> _Text for analysis_
/---
AG James leads charge for faster migrant work permits
Attorney General Letitia James is leading a group of 19 attorneys general urging the Department of Homeland Security (DHS) to expedite work authorization permits for migrants new to the United States.
In a letter to DHS Secretary Alejandro Mayorkas, the attorneys general highlighted the difficulties experienced by migrants due to long processing times and requested the federal government to rectify these delays, as they hinder migrants’ ability to find work and further strain states that provide support services for them.
“For generations, immigrants have come to New York seeking new opportunities for themselves and their families, and recent arrivals are no different,” Attorney General James said in a statement. “Bureaucratic delays and a lack of work permits are depriving new immigrants of the chance to create a better life here in America. Moreover, these delays are hurting our economy by depriving businesses of a much-needed source of labor.”
While many new migrants are eligible for work authorization, the long waiting times have left them unable to support themselves and their families. This situation is placing an unsustainable burden on states that offer support services to ensure that migrants receive food, shelter, medical care, and education.
\---
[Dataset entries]
/---
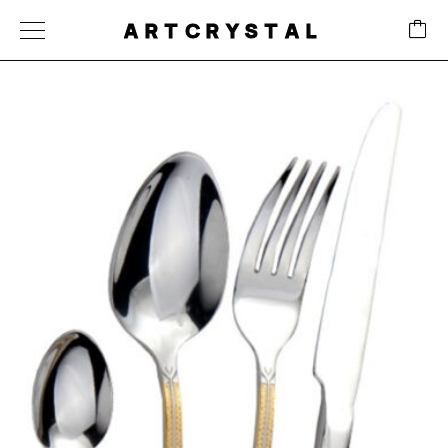
ARTCRYSTAL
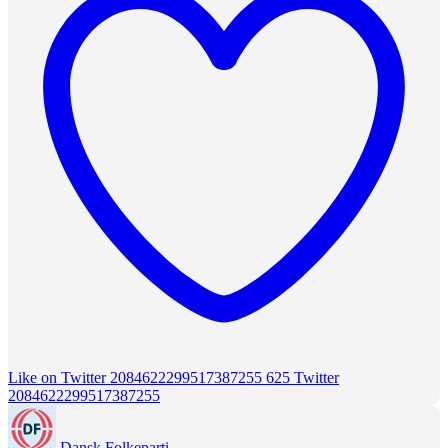
Like on Twitter 2084622299517387255
625
Twitter
2084622299517387255
Dansk Folkeparti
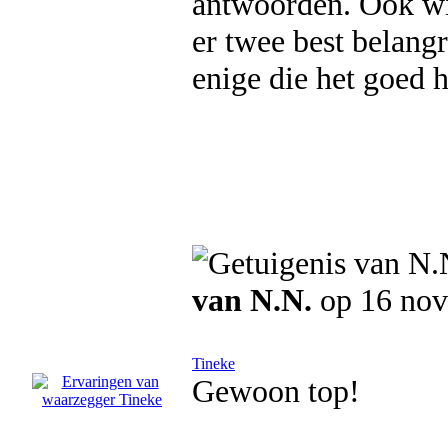
antwoorden. Ook wil
er twee best belangr
enige die het goed 
van N.N.
op 16 no
Tineke
Gewoon top!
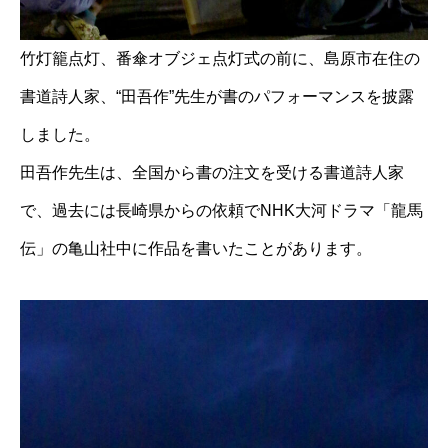
竹灯籠点灯、番傘オブジェ点灯式の前に、島原市在住の
書道詩人家、“田吾作”先生が書のパフォーマンスを披露
しました。
田吾作先生は、全国から書の注文を受ける書道詩人家
で、過去には長崎県からの依頼でNHK大河ドラマ「龍馬
伝」の亀山社中に作品を書いたことがあります。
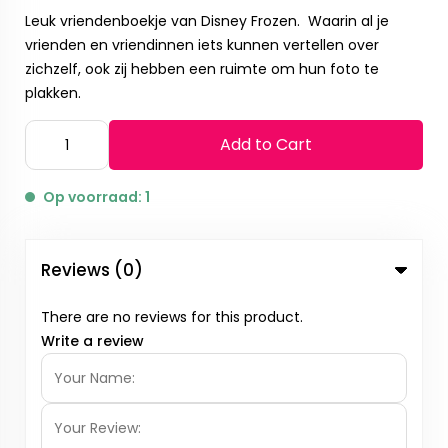
Leuk vriendenboekje van Disney Frozen. Waarin al je
vrienden en vriendinnen iets kunnen vertellen over
zichzelf, ook zij hebben een ruimte om hun foto te
plakken.
Add to Cart
Op voorraad: 1
Reviews (0)
There are no reviews for this product.
Write a review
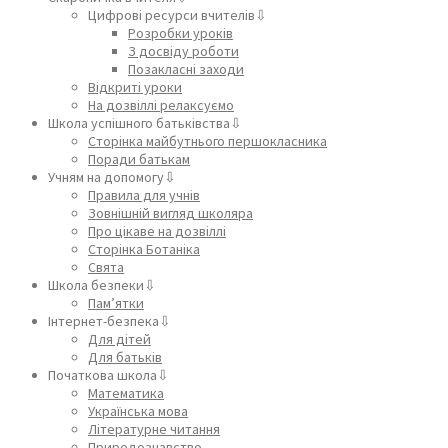
Цифрові ресурси вчителів⇩
Розробки уроків
З досвіду роботи
Позакласні заходи
Відкриті уроки
На дозвіллі релаксуємо
Школа успішного батьківства⇩
Сторінка майбутнього першокласника
Поради батькам
Учням на допомогу⇩
Правила для учнів
Зовнішній вигляд школяра
Про цікаве на дозвіллі
Сторінка Ботаніка
Свята
Школа безпеки⇩
Пам’ятки
Інтернет-безпека⇩
Для дітей
Для батьків
Початкова школа⇩
Математика
Українська мова
Літературне читання
Природознавство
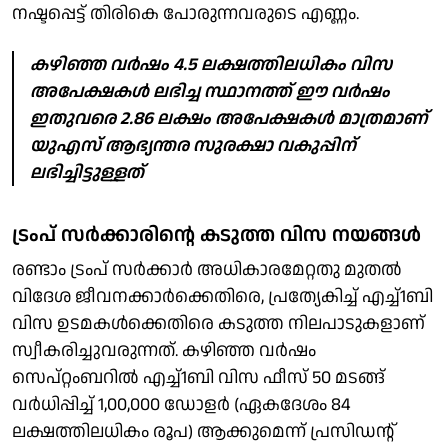
നഷ്ടപ്പെട്ട് തിരികെ പോരുന്നവരുടെ എണ്ണം.
കഴിഞ്ഞ വര്‍ഷം 4.5 ലക്ഷത്തിലധികം വിസ
അപേക്ഷകള്‍ ലഭിച്ച സ്ഥാനത്ത് ഈ വര്‍ഷം
ഇതുവരെ 2.86 ലക്ഷം അപേക്ഷകള്‍ മാത്രമാണ്
യുഎസ് ആഭ്യന്തര സുരക്ഷാ വകുപ്പിന്
ലഭിച്ചിട്ടുള്ളത്
ട്രംപ് സര്‍ക്കാരിന്റെ കടുത്ത വിസ നയങ്ങള്‍
രണ്ടാം ട്രംപ് സര്‍ക്കാര്‍ അധികാരമേറ്റതു മുതല്‍
വിദേശ ജീവനക്കാര്‍ക്കെതിരെ, പ്രത്യേകിച്ച് എച്ച്1ബി
വിസ ഉടമകള്‍ക്കെതിരെ കടുത്ത നിലപാടുകളാണ്
സ്വീകരിച്ചുവരുന്നത്. കഴിഞ്ഞ വര്‍ഷം
സെപ്റ്റംബറില്‍ എച്ച്1ബി വിസ ഫീസ് 50 മടങ്ങ്
വര്‍ധിപ്പിച്ച് 1,00,000 ഡോളര്‍ (ഏകദേശം 84
ലക്ഷത്തിലധികം രൂപ) ആക്കുമെന്ന് പ്രസിഡന്റ്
\---
Answer these questions from the article on migrant work permits:
1. How many attorneys general are in the group led by Letitia James?
2. Who received the attorneys general's letter?
3. Which support services do states offer to migrants?

1. 19
2. DHS Secretary Alejandro Mayorkas
3. Food, shelter, medical care, and education